8. Oral History by Lee Smith - Novel about several generations of an Appalachian family - Interesting.

9. Mudbound by Hilary Jordan - Novel about a woman raising a family on a farm during the latter part of WWII. Okay.

10. Satan is Real - The Ballad of the Louvin Brothers by Charlie Louvin - I'd never even heard of the Louvin Brothers before I read this book, but the cover art drew me in. It's a memoir by a country-western/gospel singer who was big in the fifties - Really entertaining.

So! That's what I got. How about you - reading anything good?

Oh, and I broke down and bought 11/22/63, but all of the reviews are so good that I don't want to start it just yet - I might save it for my birthday IN NOVEMBER - ha - I am crazy.


Birdie said...

I loved The Story of Beautiful Girl! I have to admit I hated Riding the Bus With My Sister.

Becs said...

A Day in the Life by Robert (Greenleaf? Greenberg? Greensomething?) about a man and woman from aristocratic English families. They are both batshit crazy and their two sons suffer during the years they were dragged hither and yon. Depressing but has a jaw-dropping "you have got to be kidding me" factor, especially since this is a biography and not fiction.

fmcgmccllc said...

Just finished Yes, Chef by Marcus Samuelsson, loved it. Now reading Mrs. Whaley's Charleston Kitchen, Mrs. Whaley worked with William Baldwin back in the day to record the book for her grandchildren. She is supposed to be a southern legend and quite the pip. So far so good.

rockygrace said...

Birdie, I thought it was a little ... far-fetched, but it was still a good read.

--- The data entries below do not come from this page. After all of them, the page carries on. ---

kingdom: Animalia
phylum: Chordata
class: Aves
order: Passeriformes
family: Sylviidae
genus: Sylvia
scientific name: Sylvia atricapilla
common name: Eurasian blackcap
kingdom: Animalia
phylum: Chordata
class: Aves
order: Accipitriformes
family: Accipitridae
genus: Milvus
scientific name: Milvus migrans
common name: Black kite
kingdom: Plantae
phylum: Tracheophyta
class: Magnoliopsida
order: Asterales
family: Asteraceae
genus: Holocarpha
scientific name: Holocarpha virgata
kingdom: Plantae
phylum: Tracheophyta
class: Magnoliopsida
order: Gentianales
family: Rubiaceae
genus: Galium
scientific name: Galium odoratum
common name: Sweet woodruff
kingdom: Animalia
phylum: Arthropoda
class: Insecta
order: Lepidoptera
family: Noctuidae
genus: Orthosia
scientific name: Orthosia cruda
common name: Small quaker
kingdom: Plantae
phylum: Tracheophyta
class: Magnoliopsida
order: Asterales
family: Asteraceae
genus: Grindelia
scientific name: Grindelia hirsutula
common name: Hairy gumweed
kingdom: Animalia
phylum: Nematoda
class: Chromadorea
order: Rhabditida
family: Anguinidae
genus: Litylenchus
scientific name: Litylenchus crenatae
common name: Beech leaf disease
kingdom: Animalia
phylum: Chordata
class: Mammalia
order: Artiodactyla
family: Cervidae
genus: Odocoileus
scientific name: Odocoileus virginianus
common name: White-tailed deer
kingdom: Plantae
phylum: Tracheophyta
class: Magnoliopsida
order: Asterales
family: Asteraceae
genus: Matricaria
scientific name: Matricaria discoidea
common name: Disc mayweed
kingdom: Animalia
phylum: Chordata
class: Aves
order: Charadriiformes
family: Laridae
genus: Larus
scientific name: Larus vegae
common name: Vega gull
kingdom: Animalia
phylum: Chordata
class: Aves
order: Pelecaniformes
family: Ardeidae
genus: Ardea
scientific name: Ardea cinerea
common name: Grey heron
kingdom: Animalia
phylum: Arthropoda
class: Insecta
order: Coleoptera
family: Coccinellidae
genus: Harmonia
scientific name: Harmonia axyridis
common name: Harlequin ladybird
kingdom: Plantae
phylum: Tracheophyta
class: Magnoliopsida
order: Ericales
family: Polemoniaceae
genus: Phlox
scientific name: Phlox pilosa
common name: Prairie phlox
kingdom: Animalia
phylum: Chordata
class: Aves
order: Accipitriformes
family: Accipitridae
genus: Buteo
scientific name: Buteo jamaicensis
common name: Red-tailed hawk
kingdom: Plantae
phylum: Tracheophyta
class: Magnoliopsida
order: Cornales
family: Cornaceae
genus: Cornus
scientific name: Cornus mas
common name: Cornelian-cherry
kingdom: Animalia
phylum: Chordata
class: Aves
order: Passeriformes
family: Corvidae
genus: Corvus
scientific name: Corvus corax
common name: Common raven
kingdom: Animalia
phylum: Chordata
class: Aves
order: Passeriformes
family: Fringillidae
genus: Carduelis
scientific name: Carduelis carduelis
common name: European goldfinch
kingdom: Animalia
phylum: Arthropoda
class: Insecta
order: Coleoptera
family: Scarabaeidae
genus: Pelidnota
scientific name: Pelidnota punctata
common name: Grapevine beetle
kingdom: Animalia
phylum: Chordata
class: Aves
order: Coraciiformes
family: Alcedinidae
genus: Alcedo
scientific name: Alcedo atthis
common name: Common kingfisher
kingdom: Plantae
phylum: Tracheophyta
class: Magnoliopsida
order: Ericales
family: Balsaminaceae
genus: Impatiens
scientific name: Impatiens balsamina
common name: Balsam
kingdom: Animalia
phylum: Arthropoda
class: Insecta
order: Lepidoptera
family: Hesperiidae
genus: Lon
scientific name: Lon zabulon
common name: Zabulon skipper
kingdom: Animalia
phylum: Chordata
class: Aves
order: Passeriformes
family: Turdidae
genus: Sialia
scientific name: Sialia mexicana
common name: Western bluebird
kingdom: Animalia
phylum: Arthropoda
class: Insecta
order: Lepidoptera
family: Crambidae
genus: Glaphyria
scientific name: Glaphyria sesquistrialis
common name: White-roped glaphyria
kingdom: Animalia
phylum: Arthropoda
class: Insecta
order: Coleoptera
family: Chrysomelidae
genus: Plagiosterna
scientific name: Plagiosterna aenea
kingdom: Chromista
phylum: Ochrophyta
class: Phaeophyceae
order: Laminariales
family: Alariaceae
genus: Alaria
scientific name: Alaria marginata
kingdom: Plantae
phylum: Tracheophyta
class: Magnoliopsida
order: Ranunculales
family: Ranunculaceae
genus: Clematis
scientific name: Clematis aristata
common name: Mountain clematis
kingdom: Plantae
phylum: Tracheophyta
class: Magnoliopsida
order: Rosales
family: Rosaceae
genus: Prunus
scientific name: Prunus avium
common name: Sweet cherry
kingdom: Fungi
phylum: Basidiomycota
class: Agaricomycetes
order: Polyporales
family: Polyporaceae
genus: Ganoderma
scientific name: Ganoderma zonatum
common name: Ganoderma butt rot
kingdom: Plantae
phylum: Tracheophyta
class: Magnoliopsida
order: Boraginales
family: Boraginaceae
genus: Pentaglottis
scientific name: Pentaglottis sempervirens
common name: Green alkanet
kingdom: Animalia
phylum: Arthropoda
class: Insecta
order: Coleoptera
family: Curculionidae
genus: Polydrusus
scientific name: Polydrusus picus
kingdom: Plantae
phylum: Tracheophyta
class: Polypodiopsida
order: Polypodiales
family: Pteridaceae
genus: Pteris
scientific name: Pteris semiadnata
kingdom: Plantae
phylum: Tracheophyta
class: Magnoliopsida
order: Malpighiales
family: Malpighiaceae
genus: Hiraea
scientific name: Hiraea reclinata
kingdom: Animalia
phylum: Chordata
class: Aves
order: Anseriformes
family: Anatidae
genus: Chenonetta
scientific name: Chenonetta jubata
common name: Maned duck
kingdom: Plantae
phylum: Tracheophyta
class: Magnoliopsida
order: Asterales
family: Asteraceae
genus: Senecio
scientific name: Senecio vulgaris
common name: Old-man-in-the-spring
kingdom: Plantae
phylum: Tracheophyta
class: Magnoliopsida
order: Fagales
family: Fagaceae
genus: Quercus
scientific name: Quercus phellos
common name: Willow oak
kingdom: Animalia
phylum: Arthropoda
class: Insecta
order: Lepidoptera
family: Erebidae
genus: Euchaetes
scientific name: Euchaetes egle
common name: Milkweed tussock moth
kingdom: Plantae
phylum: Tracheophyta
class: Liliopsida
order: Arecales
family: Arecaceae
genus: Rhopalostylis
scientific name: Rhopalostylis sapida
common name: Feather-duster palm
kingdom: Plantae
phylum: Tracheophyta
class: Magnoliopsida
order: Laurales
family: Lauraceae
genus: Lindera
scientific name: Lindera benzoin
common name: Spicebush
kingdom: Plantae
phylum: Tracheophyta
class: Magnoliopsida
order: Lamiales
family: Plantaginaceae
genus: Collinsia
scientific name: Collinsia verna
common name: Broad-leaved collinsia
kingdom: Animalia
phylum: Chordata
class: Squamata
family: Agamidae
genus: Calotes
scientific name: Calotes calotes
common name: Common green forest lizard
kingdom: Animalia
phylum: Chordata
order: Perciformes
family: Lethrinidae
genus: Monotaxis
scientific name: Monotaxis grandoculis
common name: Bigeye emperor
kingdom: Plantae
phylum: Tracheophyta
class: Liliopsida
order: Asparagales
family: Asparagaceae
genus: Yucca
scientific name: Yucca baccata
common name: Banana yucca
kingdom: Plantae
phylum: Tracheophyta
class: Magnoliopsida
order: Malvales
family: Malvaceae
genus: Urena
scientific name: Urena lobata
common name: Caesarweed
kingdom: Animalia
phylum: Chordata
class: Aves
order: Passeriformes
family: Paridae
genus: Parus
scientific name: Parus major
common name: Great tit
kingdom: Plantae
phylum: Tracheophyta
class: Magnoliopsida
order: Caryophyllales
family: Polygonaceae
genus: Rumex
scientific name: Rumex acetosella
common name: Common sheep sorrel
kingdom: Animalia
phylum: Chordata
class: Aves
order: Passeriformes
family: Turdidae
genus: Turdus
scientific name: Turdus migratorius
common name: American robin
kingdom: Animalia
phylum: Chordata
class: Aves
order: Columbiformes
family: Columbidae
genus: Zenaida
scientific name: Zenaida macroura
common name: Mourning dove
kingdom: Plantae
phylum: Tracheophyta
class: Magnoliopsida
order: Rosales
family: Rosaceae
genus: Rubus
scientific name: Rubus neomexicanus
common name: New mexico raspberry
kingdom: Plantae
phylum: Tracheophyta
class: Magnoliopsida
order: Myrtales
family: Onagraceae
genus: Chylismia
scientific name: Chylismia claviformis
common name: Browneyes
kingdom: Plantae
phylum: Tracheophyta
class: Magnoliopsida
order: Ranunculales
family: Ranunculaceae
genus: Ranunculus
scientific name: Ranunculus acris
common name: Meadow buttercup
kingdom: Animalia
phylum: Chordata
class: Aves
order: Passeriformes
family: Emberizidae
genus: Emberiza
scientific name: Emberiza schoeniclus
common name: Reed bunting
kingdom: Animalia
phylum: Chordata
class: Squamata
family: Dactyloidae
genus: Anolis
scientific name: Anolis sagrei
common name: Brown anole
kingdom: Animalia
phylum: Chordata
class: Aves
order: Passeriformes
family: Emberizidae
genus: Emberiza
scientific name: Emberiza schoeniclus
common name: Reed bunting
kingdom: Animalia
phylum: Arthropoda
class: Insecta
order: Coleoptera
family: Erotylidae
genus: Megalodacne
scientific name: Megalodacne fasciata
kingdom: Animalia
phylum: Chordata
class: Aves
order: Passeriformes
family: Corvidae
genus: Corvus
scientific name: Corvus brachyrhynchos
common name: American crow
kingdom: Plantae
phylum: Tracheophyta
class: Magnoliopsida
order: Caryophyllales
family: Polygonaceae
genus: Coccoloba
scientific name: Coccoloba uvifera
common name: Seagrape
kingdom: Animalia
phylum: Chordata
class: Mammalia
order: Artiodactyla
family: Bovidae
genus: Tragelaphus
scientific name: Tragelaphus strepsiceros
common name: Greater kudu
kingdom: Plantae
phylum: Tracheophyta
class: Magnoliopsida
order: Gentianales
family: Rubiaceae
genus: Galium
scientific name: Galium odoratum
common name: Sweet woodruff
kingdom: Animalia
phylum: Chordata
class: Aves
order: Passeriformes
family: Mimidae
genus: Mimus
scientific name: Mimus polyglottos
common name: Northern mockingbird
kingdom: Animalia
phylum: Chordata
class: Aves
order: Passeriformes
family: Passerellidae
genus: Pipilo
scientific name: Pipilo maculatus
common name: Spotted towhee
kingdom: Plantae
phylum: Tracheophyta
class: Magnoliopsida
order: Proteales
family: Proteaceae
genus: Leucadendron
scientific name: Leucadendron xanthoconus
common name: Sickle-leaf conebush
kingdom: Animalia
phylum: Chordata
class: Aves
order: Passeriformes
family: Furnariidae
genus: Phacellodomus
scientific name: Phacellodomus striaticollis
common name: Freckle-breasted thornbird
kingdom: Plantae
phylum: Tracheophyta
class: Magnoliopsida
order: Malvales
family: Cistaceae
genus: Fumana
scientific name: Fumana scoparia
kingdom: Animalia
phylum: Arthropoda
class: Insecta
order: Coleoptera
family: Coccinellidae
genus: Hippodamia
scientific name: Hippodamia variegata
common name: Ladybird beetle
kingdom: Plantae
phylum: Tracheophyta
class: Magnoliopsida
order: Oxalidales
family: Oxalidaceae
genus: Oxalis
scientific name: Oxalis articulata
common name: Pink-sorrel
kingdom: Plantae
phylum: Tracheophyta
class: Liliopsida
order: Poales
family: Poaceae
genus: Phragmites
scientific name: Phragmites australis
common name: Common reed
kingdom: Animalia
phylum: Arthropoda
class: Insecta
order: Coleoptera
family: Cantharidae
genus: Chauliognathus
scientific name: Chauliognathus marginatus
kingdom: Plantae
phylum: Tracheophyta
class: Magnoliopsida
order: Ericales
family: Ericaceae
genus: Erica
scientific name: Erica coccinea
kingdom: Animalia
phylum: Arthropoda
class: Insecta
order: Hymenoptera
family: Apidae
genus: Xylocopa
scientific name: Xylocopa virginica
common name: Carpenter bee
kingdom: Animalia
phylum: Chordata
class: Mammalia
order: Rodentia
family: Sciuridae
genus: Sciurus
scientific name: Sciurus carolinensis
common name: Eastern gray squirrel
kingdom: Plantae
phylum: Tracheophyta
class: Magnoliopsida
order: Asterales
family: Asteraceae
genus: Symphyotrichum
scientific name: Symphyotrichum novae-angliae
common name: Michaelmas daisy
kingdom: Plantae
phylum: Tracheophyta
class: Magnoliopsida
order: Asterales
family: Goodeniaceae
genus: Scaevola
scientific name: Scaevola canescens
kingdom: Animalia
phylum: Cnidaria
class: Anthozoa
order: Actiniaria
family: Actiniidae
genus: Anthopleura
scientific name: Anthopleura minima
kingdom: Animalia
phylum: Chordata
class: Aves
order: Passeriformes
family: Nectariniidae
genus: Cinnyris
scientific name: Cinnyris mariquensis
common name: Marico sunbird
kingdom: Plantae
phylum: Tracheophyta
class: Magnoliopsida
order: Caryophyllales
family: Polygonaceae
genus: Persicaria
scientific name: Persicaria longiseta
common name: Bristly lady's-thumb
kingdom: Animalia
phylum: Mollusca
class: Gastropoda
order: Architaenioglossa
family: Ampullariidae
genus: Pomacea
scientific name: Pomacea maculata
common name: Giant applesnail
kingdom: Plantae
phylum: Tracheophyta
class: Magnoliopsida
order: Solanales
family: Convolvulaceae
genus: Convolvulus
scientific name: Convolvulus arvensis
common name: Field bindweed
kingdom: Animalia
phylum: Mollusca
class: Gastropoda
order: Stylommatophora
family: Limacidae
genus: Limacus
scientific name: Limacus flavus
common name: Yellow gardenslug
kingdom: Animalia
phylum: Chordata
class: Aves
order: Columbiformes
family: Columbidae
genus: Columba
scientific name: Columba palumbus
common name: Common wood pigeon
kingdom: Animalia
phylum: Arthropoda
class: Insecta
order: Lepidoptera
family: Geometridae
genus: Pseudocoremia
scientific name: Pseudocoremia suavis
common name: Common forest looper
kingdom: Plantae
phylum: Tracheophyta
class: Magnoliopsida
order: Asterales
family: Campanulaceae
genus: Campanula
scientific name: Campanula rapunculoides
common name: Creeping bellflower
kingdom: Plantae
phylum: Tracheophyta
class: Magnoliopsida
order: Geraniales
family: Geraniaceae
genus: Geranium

And Becs, I've been reading about that book on your blog! It sounds a leetle too down for me. Oh! and when I went to Amazon and did a search in books for "A Day in the Life", the result was ... interesting! I don't think it was the book you're talking about, though. :)

rockygrace said...

fmcetc., they were talking to that Yes, Chef guy on the radio the other day! It sounds like he's had an interesting life. and I'll have to look up Mrs. Whaley.